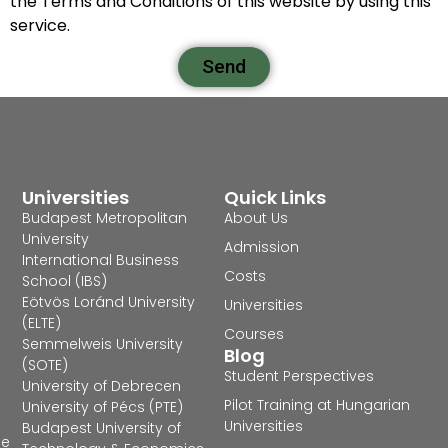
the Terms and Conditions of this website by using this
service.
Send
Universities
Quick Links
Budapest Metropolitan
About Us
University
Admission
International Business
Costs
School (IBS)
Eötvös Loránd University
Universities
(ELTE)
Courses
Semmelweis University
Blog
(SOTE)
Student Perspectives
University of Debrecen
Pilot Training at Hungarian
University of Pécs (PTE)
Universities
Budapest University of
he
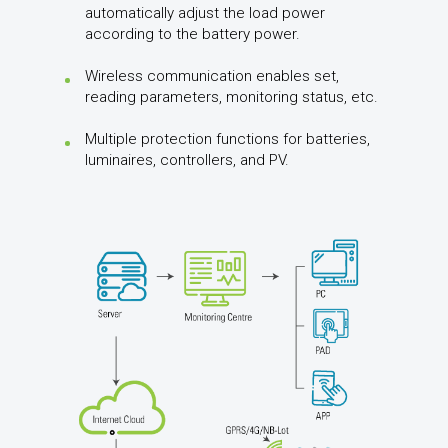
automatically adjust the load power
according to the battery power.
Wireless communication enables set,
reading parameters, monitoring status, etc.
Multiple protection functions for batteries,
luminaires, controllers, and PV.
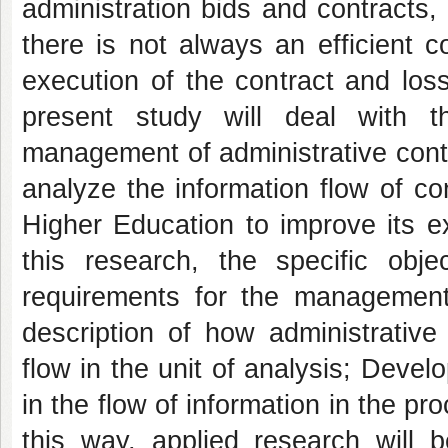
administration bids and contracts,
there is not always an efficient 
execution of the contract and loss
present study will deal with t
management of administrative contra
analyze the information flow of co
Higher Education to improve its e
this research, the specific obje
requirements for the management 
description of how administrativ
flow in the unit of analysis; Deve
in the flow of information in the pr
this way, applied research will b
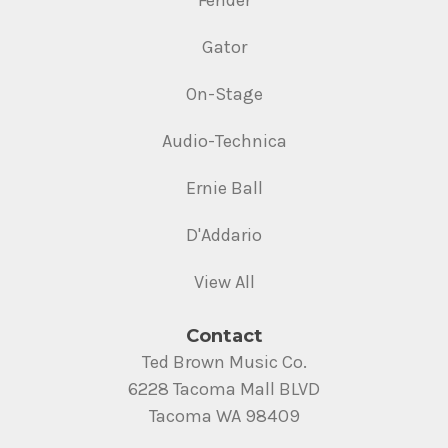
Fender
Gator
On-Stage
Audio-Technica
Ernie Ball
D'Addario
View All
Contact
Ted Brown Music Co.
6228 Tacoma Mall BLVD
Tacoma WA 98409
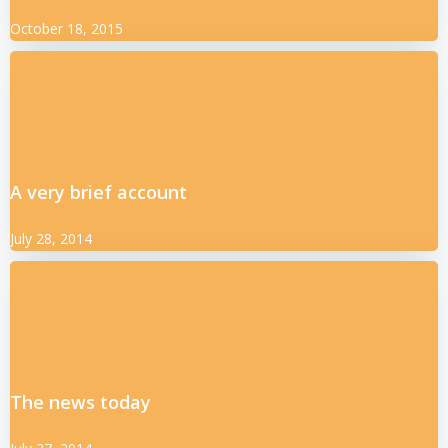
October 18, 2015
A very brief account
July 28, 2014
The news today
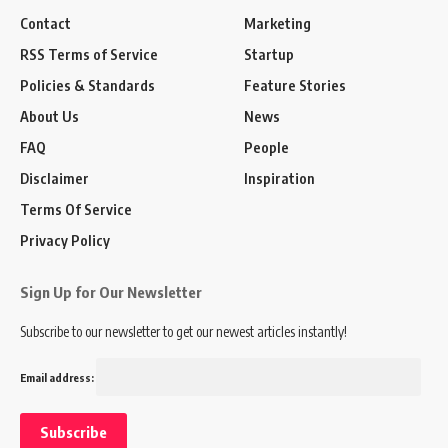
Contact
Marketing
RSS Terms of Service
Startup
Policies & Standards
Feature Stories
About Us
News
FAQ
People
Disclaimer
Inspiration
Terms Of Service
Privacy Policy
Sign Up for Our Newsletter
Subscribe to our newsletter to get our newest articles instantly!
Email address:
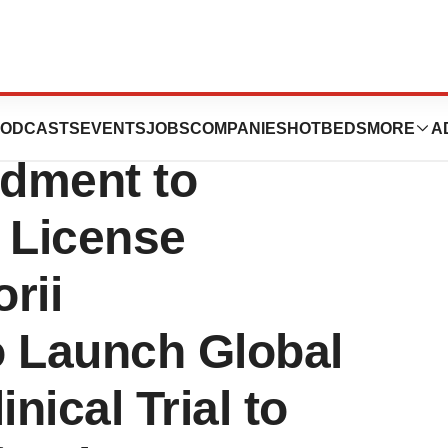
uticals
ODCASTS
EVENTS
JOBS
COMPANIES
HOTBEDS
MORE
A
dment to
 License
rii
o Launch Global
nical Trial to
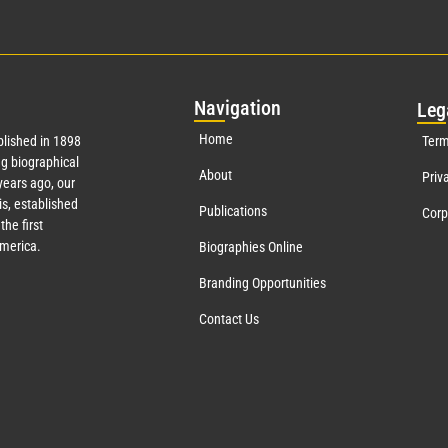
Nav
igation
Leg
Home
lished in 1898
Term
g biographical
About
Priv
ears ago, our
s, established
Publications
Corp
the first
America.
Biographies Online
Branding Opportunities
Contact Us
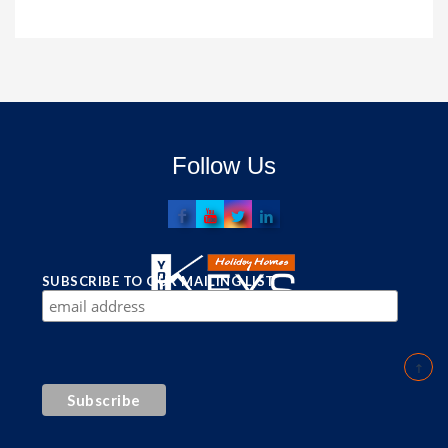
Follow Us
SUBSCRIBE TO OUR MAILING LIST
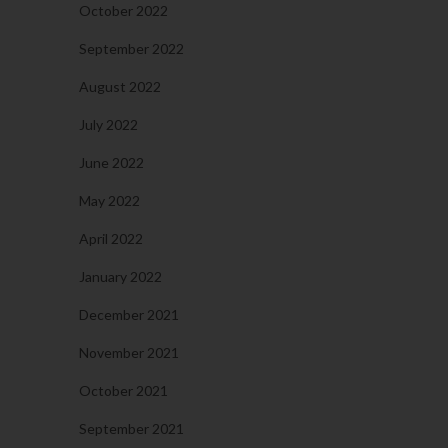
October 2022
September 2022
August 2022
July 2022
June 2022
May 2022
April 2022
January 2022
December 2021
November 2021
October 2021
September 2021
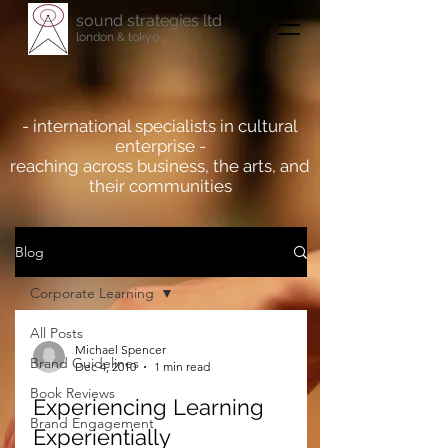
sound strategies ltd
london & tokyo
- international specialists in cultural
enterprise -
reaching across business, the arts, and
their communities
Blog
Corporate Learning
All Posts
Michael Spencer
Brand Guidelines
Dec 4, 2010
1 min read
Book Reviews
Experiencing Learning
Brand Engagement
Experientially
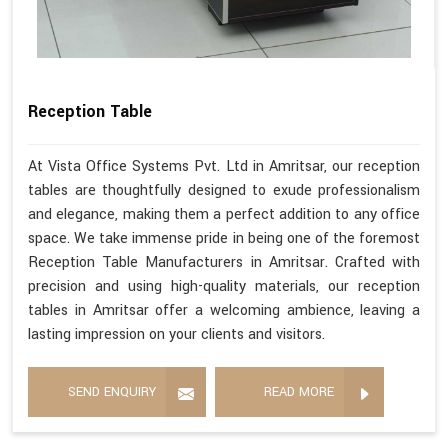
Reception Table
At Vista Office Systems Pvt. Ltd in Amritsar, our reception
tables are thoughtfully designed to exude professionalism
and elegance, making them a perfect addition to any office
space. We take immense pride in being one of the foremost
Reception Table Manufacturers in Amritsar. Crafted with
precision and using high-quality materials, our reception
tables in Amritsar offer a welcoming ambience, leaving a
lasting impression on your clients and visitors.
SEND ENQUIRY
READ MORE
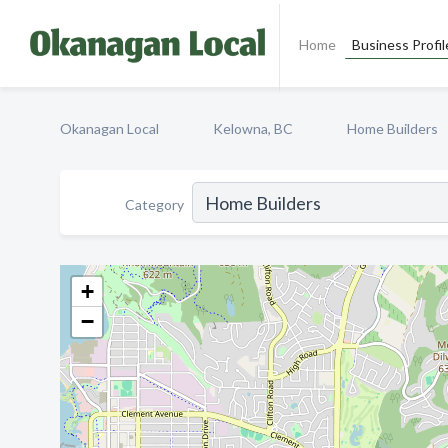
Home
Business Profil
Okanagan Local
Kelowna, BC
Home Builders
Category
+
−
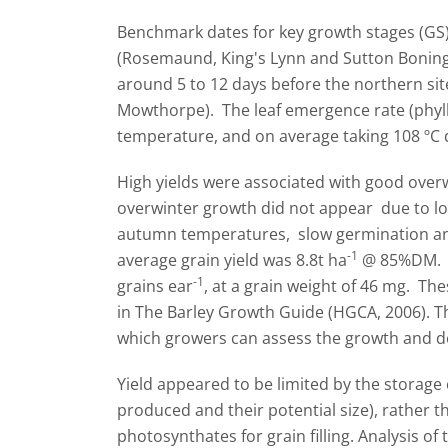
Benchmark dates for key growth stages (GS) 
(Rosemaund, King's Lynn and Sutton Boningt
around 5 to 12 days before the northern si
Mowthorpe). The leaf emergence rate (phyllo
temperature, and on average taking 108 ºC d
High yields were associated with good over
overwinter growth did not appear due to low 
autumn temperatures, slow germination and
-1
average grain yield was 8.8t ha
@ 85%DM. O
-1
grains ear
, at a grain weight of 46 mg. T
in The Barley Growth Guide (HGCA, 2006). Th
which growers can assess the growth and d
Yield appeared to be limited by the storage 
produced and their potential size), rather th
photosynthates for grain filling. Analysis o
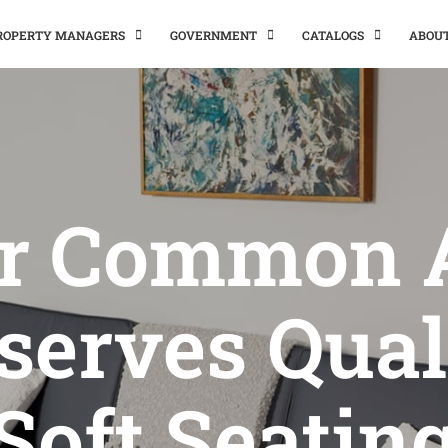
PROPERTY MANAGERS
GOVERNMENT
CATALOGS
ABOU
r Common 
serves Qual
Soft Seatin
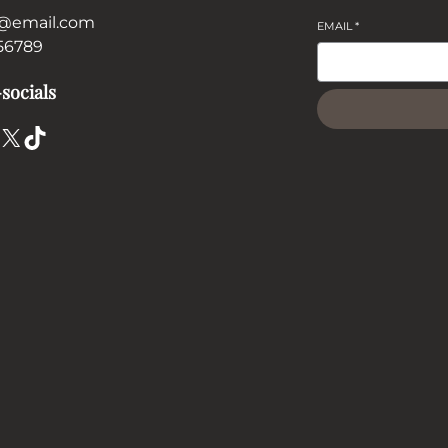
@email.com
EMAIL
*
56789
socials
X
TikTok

_____

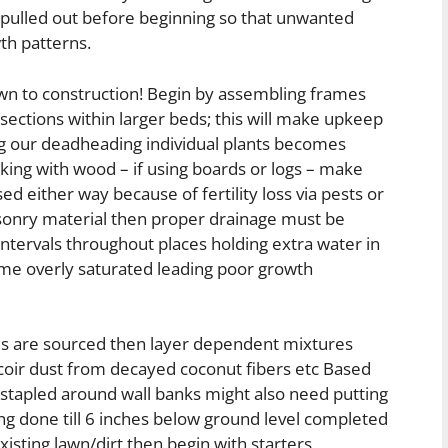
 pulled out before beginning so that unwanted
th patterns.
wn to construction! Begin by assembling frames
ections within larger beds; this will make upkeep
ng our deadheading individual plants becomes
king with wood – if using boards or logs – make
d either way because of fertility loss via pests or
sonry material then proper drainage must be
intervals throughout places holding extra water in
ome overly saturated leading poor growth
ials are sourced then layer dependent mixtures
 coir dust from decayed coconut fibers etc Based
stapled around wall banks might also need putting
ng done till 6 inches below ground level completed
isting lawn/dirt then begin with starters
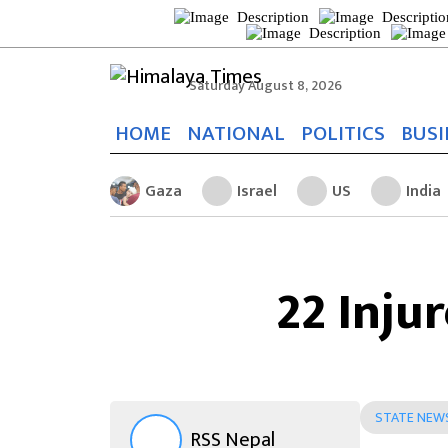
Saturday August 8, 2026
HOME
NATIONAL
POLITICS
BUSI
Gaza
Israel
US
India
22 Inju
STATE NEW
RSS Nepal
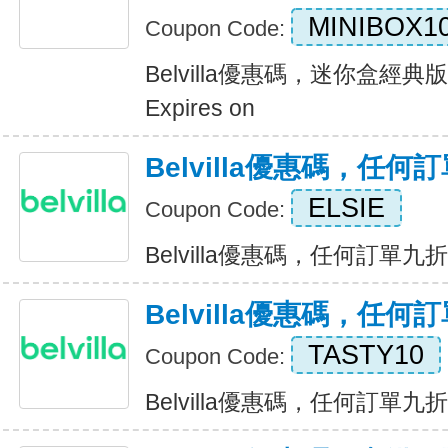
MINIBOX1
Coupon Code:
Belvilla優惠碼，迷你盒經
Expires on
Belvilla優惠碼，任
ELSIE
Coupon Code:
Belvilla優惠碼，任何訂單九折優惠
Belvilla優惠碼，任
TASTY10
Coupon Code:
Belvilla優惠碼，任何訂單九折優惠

_____

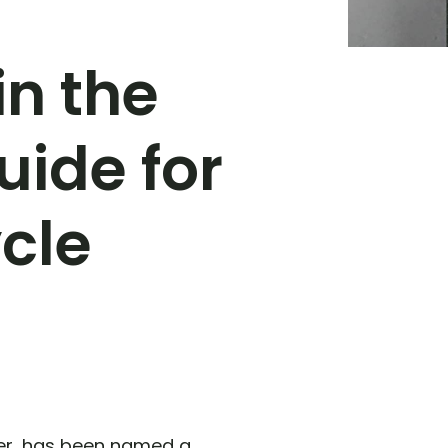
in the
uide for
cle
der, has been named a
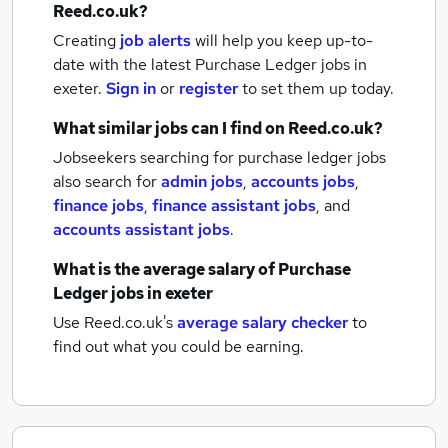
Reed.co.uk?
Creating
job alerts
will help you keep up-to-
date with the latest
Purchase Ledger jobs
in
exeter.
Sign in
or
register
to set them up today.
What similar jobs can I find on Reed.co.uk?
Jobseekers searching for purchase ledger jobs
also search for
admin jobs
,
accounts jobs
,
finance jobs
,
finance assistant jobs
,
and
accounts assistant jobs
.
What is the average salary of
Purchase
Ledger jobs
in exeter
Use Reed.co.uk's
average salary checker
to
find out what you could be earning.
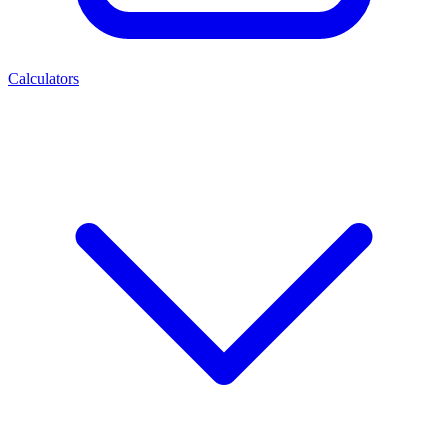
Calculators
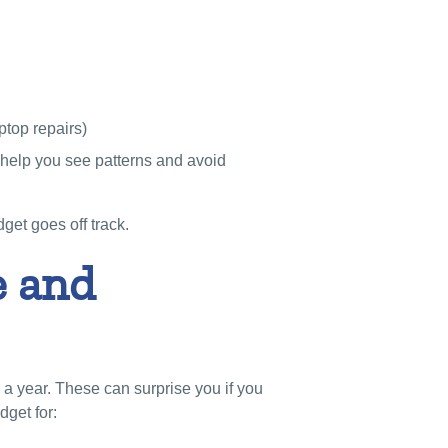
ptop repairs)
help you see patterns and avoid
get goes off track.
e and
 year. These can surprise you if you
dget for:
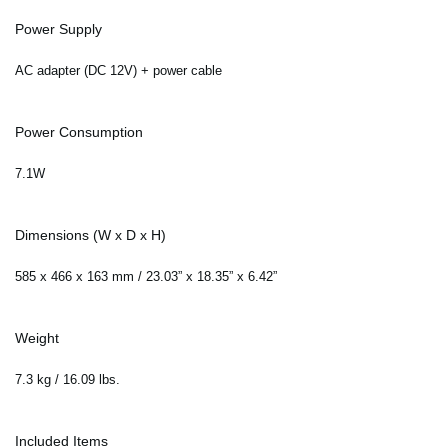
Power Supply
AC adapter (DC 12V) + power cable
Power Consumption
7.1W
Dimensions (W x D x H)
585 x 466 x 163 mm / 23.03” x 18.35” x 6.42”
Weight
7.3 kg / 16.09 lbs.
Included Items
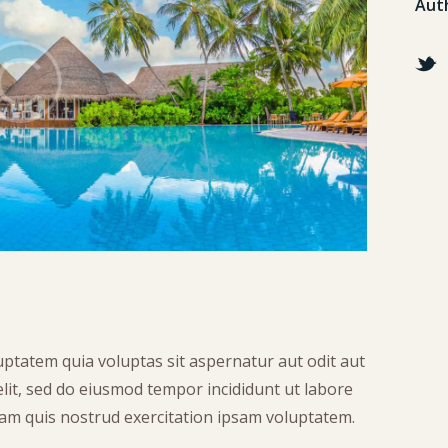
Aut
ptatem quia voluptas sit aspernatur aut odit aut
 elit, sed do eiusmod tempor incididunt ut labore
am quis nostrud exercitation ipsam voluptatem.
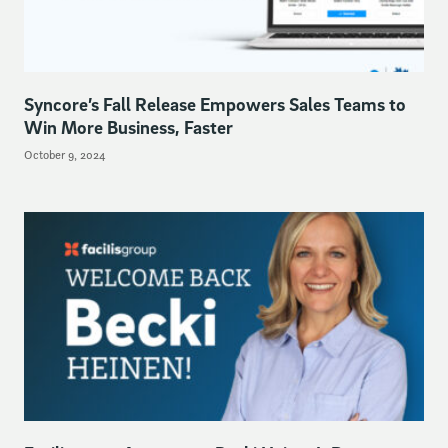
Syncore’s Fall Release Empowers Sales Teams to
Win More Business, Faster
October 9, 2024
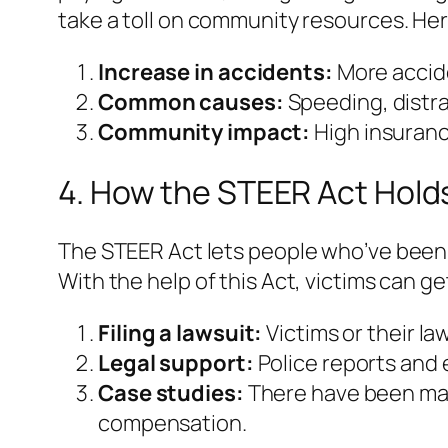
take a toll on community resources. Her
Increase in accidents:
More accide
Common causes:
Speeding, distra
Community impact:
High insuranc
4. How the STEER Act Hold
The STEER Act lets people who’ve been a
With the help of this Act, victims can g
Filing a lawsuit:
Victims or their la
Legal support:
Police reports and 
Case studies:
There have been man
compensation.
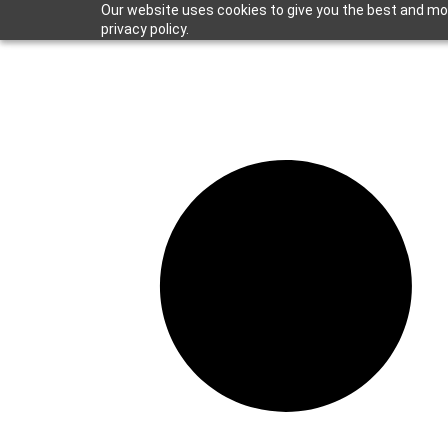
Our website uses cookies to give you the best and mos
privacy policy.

_____

[実施事項]
上記の項目のうち、「the Terms and」を含む行から「nical Trial to」を含む行まで（両端の行を含む）を、一字一句違えずに書き写してください。画像は回答に含めないでください。

[期待される出力]
the Terms and Conditions of this website by using this
service.
Send
Universities
Quick Links
Budapest Metropolitan
About Us
University
Admission
International Business
Costs
School (IBS)
Eötvös Loránd University
Universities
(ELTE)
Courses
Semmelweis University
Blog
(SOTE)
Student Perspectives
University of Debrecen
Pilot Training at Hungarian
University of Pécs (PTE)
Universities
Budapest University of
he
automatically adjust the load power
according to the battery power.
Wireless communication enables set,
reading parameters, monitoring status, etc.
Multiple protection functions for batteries,
luminaires, controllers, and PV.
administration bids and contracts,
there is not always an efficient 
execution of the contract and loss
present study will deal with t
management of administrative contra
analyze the information flow of co
Higher Education to improve its e
this research, the specific obje
requirements for the management 
description of how administrativ
flow in the unit of analysis; Deve
in the flow of information in the pr
this way, applied research will b
Fender
Gator
On-Stage
Audio-Technica
Ernie Ball
D'Addario
View All
Contact
Ted Brown Music Co.
6228 Tacoma Mall BLVD
Tacoma WA 98409
October 18, 2015
A very brief account
July 28, 2014
The news today
Contact
Marketing
RSS Terms of Service
Startup
Policies & Standards
Feature Stories
About Us
News
FAQ
People
Disclaimer
Inspiration
Terms Of Service
Privacy Policy
Sign Up for Our Newsletter
Subscribe to our newsletter to get our newest articles instantly!
Email address:
uticals
ODCASTS
EVENTS
JOBS
COMPANIES
HOTBEDS
MORE
A
dment to
 License
rii
o Launch Global
nical Trial to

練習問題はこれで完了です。